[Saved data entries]
>>>

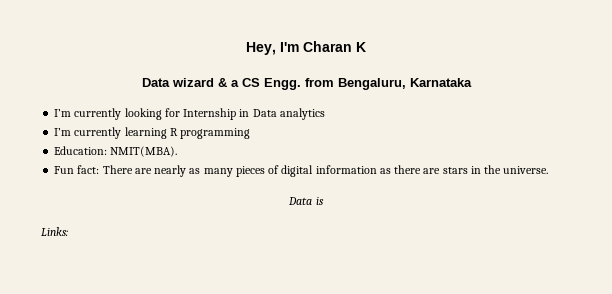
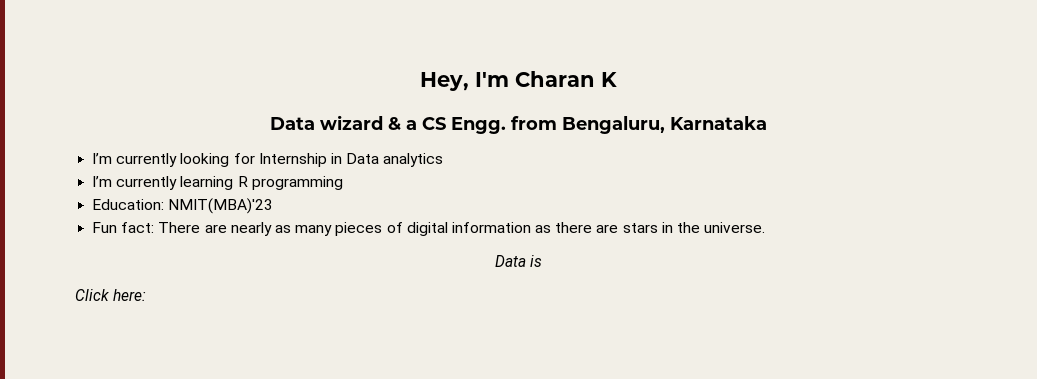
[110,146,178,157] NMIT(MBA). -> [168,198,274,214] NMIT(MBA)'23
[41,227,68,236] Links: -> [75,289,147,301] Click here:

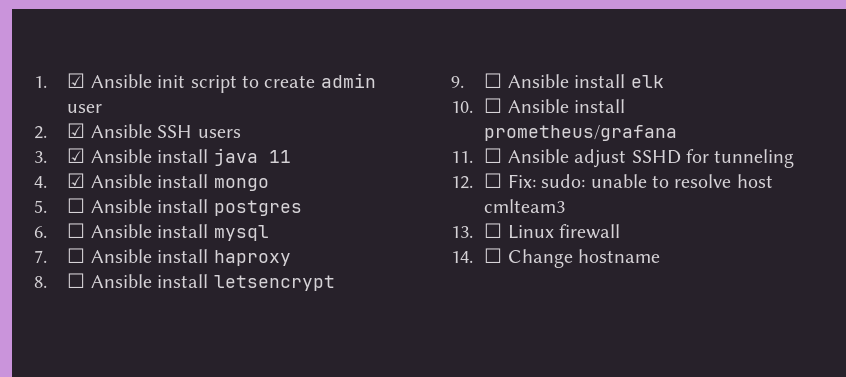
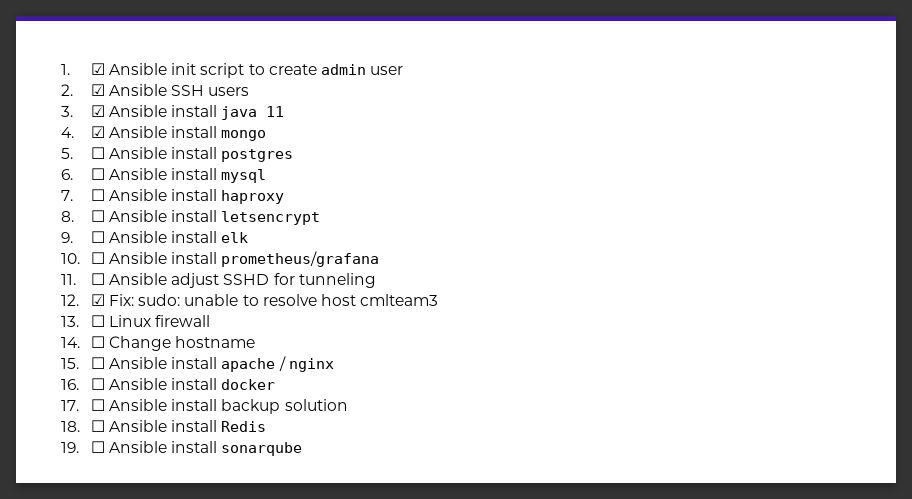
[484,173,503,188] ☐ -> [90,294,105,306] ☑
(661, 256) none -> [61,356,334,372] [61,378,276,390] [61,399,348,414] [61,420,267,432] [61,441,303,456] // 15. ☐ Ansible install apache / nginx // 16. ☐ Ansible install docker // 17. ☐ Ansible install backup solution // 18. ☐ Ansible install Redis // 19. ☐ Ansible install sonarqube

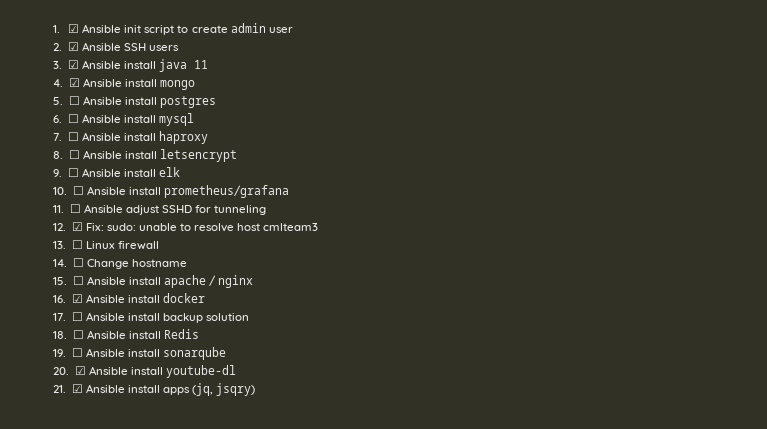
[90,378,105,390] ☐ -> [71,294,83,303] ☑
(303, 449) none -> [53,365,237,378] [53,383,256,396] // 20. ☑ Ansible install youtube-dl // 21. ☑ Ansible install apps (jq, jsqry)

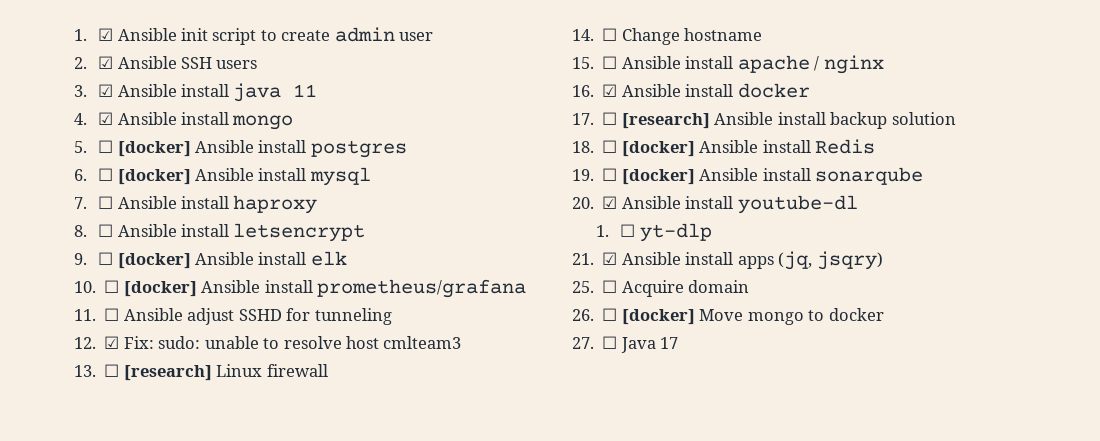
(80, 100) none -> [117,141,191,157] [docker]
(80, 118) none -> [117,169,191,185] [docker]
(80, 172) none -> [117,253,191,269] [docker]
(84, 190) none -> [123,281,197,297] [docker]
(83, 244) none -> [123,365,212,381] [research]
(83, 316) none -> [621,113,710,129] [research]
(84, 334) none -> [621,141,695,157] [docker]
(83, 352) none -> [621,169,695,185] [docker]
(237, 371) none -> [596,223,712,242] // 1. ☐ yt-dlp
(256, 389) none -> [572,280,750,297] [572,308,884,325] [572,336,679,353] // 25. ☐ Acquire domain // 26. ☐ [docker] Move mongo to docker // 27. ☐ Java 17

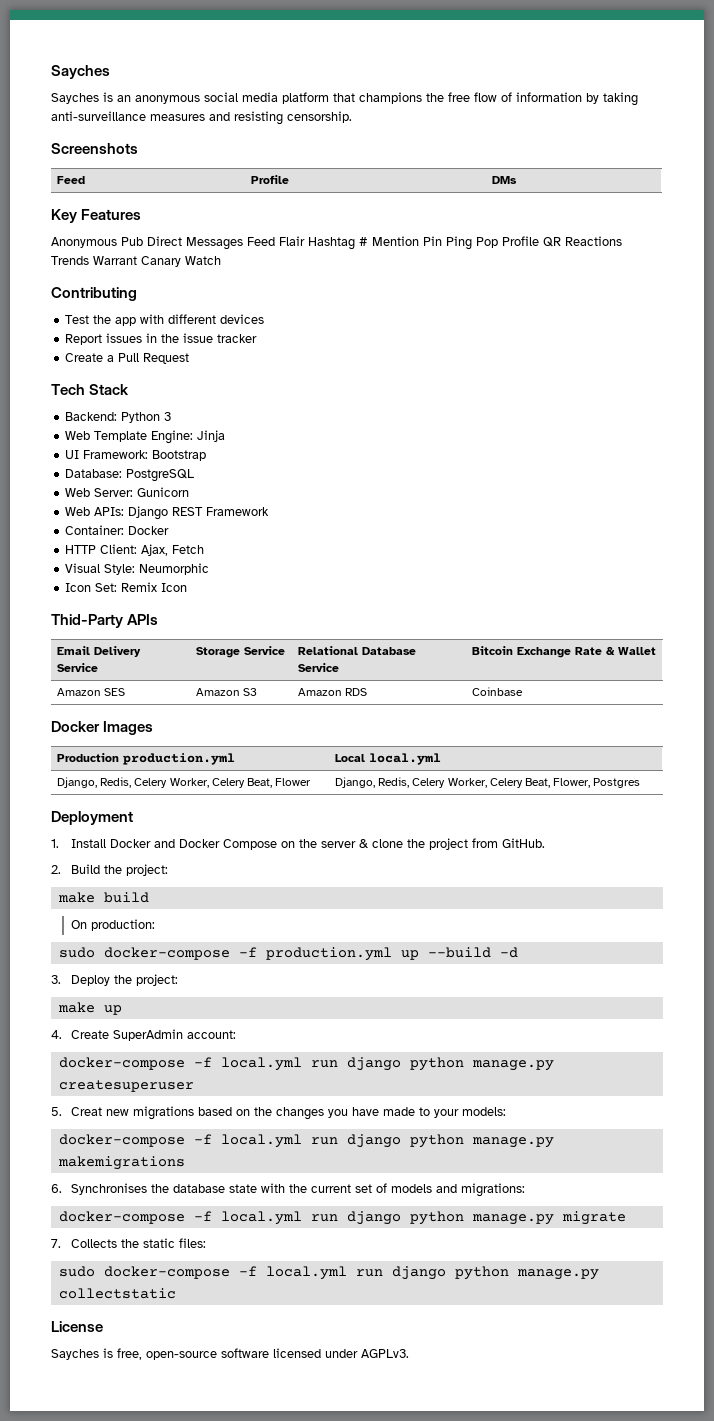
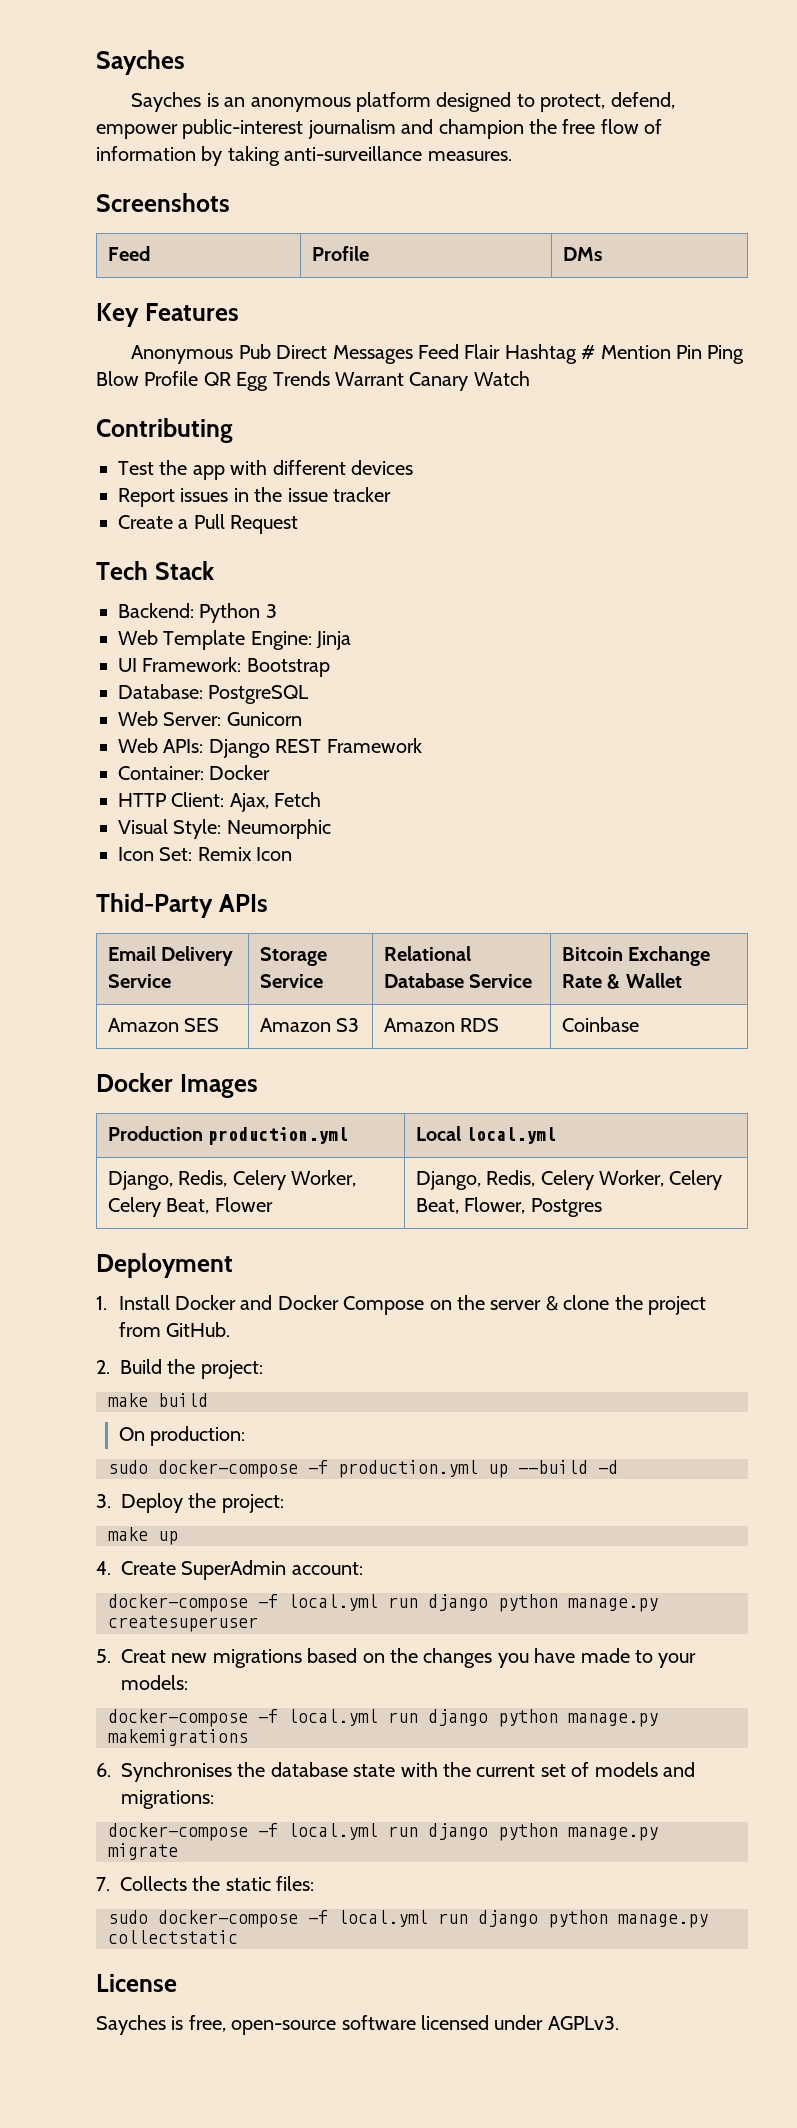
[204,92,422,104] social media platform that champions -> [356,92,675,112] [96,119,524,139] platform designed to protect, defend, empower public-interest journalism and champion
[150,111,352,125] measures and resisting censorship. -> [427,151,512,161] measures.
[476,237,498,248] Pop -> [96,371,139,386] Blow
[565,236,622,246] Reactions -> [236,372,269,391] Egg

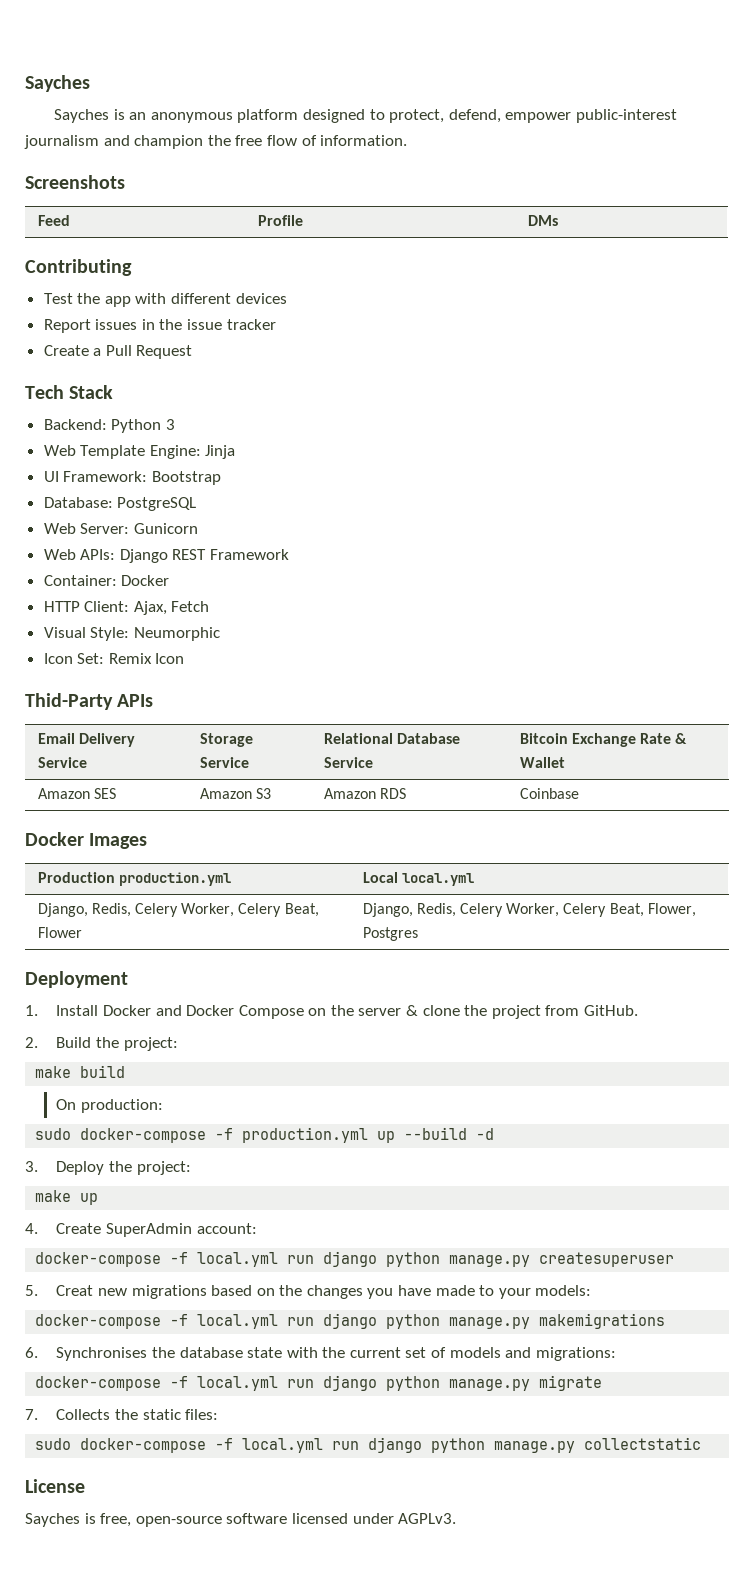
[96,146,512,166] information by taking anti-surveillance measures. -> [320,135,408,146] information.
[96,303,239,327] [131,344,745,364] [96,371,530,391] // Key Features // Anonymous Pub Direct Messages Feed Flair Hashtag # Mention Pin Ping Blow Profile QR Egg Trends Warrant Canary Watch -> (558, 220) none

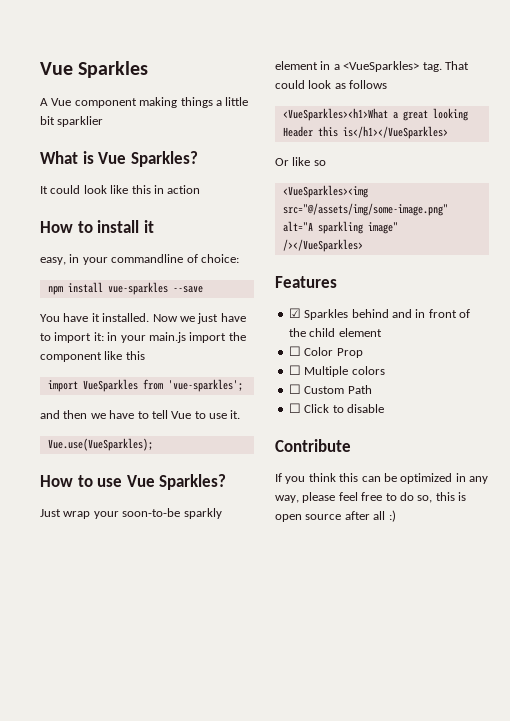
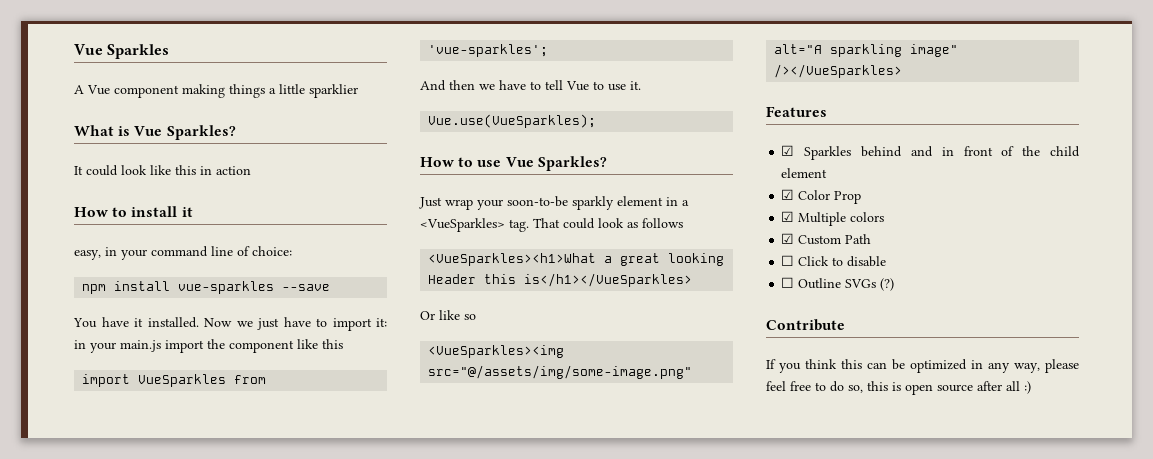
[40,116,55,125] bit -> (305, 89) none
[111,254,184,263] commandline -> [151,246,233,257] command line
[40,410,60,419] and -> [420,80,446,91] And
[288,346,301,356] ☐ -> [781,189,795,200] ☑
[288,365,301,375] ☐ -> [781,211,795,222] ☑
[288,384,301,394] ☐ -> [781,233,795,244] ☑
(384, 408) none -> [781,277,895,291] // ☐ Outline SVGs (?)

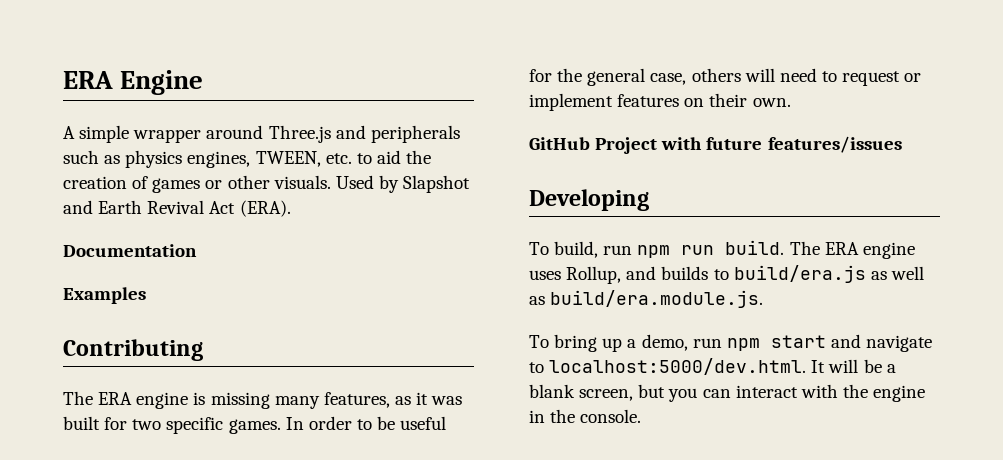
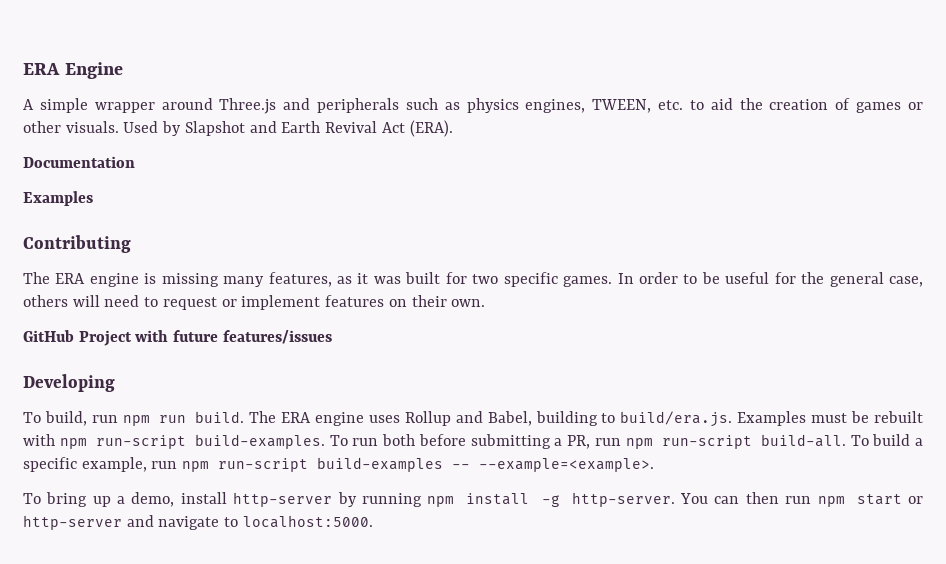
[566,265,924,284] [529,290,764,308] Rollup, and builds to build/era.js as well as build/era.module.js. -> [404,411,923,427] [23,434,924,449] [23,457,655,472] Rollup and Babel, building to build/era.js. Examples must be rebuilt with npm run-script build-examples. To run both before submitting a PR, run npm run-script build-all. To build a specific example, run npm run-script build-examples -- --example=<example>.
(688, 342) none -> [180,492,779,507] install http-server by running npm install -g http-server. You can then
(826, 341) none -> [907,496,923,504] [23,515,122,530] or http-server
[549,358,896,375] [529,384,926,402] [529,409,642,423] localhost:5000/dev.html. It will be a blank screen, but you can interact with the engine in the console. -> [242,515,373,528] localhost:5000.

<<<

## Problem statement:
Copy all the entries above exactly as they stand, except for the pictures.

## Reply to the task:
[110,146,178,157] NMIT(MBA). -> [168,198,274,214] NMIT(MBA)'23
[41,227,68,236] Links: -> [75,289,147,301] Click here:

[484,173,503,188] ☐ -> [90,294,105,306] ☑
(661, 256) none -> [61,356,334,372] [61,378,276,390] [61,399,348,414] [61,420,267,432] [61,441,303,456] // 15. ☐ Ansible install apache / nginx // 16. ☐ Ansible install docker // 17. ☐ Ansible install backup solution // 18. ☐ Ansible install Redis // 19. ☐ Ansible install sonarqube

[90,378,105,390] ☐ -> [71,294,83,303] ☑
(303, 449) none -> [53,365,237,378] [53,383,256,396] // 20. ☑ Ansible install youtube-dl // 21. ☑ Ansible install apps (jq, jsqry)

(80, 100) none -> [117,141,191,157] [docker]
(80, 118) none -> [117,169,191,185] [docker]
(80, 172) none -> [117,253,191,269] [docker]
(84, 190) none -> [123,281,197,297] [docker]
(83, 244) none -> [123,365,212,381] [research]
(83, 316) none -> [621,113,710,129] [research]
(84, 334) none -> [621,141,695,157] [docker]
(83, 352) none -> [621,169,695,185] [docker]
(237, 371) none -> [596,223,712,242] // 1. ☐ yt-dlp
(256, 389) none -> [572,280,750,297] [572,308,884,325] [572,336,679,353] // 25. ☐ Acquire domain // 26. ☐ [docker] Move mongo to docker // 27. ☐ Java 17

[204,92,422,104] social media platform that champions -> [356,92,675,112] [96,119,524,139] platform designed to protect, defend, empower public-interest journalism and champion
[150,111,352,125] measures and resisting censorship. -> [427,151,512,161] measures.
[476,237,498,248] Pop -> [96,371,139,386] Blow
[565,236,622,246] Reactions -> [236,372,269,391] Egg

[96,146,512,166] information by taking anti-surveillance measures. -> [320,135,408,146] information.
[96,303,239,327] [131,344,745,364] [96,371,530,391] // Key Features // Anonymous Pub Direct Messages Feed Flair Hashtag # Mention Pin Ping Blow Profile QR Egg Trends Warrant Canary Watch -> (558, 220) none

[40,116,55,125] bit -> (305, 89) none
[111,254,184,263] commandline -> [151,246,233,257] command line
[40,410,60,419] and -> [420,80,446,91] And
[288,346,301,356] ☐ -> [781,189,795,200] ☑
[288,365,301,375] ☐ -> [781,211,795,222] ☑
[288,384,301,394] ☐ -> [781,233,795,244] ☑
(384, 408) none -> [781,277,895,291] // ☐ Outline SVGs (?)

[566,265,924,284] [529,290,764,308] Rollup, and builds to build/era.js as well as build/era.module.js. -> [404,411,923,427] [23,434,924,449] [23,457,655,472] Rollup and Babel, building to build/era.js. Examples must be rebuilt with npm run-script build-examples. To run both before submitting a PR, run npm run-script build-all. To build a specific example, run npm run-script build-examples -- --example=<example>.
(688, 342) none -> [180,492,779,507] install http-server by running npm install -g http-server. You can then
(826, 341) none -> [907,496,923,504] [23,515,122,530] or http-server
[549,358,896,375] [529,384,926,402] [529,409,642,423] localhost:5000/dev.html. It will be a blank screen, but you can interact with the engine in the console. -> [242,515,373,528] localhost:5000.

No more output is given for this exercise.